Mon oncle me regarde. Je le regarde. D’un signe de la tête, on se met d’accord sur l’imminente nécessité de déguerpir. Un bref salamou alikoum et nous partons.

Quelques mètres plus loin, je pouffe de rire, il pouffe de rire, nous pouffons de rire.

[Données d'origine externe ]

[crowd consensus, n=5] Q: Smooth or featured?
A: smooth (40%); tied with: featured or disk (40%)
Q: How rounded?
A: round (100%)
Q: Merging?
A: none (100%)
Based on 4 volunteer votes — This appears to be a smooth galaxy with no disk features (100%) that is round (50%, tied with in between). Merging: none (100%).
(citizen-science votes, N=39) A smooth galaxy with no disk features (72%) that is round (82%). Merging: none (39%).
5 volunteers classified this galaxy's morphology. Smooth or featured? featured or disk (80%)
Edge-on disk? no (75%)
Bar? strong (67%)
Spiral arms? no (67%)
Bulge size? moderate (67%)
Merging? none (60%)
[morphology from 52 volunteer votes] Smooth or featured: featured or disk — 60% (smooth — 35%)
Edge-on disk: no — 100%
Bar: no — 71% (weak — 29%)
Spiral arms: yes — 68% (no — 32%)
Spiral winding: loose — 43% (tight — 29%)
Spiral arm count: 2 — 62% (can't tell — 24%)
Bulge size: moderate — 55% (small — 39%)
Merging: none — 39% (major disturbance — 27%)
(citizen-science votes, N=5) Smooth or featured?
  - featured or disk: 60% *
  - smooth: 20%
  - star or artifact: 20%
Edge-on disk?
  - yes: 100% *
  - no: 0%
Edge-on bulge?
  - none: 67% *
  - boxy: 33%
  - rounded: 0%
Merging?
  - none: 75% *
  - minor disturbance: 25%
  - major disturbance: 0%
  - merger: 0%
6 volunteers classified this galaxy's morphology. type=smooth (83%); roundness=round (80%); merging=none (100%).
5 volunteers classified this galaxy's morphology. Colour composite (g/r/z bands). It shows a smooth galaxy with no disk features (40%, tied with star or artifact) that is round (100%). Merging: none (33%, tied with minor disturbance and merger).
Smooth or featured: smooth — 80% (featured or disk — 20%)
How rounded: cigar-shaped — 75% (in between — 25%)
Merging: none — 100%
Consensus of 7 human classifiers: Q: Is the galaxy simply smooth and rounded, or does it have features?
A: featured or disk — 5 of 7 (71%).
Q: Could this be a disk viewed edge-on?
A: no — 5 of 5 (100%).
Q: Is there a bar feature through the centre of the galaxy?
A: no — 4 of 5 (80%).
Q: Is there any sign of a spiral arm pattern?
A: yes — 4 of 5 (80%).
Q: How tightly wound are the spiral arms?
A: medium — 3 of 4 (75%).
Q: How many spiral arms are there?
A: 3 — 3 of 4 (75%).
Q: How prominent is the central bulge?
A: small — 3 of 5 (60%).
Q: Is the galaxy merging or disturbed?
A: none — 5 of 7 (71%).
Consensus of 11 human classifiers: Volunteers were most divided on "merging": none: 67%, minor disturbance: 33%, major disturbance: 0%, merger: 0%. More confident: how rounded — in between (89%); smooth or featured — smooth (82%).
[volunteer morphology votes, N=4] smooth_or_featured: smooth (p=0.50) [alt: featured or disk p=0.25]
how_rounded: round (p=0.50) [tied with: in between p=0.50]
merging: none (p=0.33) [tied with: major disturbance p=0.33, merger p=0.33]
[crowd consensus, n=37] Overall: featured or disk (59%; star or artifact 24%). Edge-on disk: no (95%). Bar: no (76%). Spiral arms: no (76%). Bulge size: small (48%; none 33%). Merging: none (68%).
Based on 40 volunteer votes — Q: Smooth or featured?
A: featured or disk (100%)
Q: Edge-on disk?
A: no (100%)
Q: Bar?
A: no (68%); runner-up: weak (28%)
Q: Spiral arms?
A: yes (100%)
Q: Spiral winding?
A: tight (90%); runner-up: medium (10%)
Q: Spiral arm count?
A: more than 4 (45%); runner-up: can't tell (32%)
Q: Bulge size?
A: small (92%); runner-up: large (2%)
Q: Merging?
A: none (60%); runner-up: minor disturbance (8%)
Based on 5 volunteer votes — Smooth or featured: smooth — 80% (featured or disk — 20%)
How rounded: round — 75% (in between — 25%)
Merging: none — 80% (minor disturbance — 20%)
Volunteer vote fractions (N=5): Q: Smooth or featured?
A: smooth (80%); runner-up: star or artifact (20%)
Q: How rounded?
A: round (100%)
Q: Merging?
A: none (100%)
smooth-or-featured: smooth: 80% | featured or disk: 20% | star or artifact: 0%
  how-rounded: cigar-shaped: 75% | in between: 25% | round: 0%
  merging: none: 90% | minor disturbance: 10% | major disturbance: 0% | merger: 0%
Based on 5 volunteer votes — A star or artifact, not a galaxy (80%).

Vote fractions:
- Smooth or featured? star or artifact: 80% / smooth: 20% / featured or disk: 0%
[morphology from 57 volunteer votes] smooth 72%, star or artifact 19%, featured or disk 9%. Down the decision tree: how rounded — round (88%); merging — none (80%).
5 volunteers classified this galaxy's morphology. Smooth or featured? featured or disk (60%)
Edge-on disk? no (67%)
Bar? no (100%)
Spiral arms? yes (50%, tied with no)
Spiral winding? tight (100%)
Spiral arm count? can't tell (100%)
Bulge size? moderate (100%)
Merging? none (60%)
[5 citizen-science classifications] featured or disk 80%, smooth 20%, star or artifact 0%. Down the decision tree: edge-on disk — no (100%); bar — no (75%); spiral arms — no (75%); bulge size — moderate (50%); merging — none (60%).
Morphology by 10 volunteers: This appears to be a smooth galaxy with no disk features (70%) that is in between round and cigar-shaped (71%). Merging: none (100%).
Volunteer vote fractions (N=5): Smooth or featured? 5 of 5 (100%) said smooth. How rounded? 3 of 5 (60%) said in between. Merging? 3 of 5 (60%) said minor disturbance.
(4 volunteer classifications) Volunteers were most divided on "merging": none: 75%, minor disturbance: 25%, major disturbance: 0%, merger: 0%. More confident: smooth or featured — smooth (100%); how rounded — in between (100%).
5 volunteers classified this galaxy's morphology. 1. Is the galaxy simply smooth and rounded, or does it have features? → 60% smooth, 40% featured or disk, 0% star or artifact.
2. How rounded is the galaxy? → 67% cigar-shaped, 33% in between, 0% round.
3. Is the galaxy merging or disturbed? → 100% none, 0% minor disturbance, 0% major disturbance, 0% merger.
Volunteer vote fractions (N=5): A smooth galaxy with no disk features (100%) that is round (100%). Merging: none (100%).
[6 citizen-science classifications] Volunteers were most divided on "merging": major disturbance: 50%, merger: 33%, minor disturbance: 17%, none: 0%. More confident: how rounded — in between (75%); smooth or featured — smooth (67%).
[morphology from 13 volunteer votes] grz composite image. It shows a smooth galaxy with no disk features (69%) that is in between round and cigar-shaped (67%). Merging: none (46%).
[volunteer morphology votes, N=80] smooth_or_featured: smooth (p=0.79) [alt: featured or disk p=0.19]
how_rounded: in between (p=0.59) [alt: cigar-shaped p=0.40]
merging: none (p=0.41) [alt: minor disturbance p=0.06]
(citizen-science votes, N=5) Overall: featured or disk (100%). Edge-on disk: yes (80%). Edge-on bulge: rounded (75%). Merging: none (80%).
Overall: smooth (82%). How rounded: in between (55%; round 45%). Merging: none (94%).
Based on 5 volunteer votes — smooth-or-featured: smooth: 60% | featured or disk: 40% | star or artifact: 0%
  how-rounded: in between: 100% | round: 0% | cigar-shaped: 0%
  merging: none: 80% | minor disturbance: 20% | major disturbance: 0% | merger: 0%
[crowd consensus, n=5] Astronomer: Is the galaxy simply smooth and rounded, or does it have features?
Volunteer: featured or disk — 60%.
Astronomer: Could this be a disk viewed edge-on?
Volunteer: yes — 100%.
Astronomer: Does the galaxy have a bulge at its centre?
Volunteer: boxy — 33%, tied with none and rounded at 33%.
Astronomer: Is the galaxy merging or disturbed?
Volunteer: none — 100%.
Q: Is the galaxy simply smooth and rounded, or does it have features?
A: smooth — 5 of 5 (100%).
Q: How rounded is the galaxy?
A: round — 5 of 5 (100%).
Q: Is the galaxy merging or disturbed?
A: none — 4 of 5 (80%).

Le dépaysement, ce n’est pas seulement la plage, le désert, les odeurs, le couscous, la lenteur, le muezzin et Marrakech.

Choisis autre chose.

C’est une autre forme de dépaysement.

D'ailleurs, maintenant que j'y pense, ça ferait un bon slogan de parti politique.

Choisis autre chose.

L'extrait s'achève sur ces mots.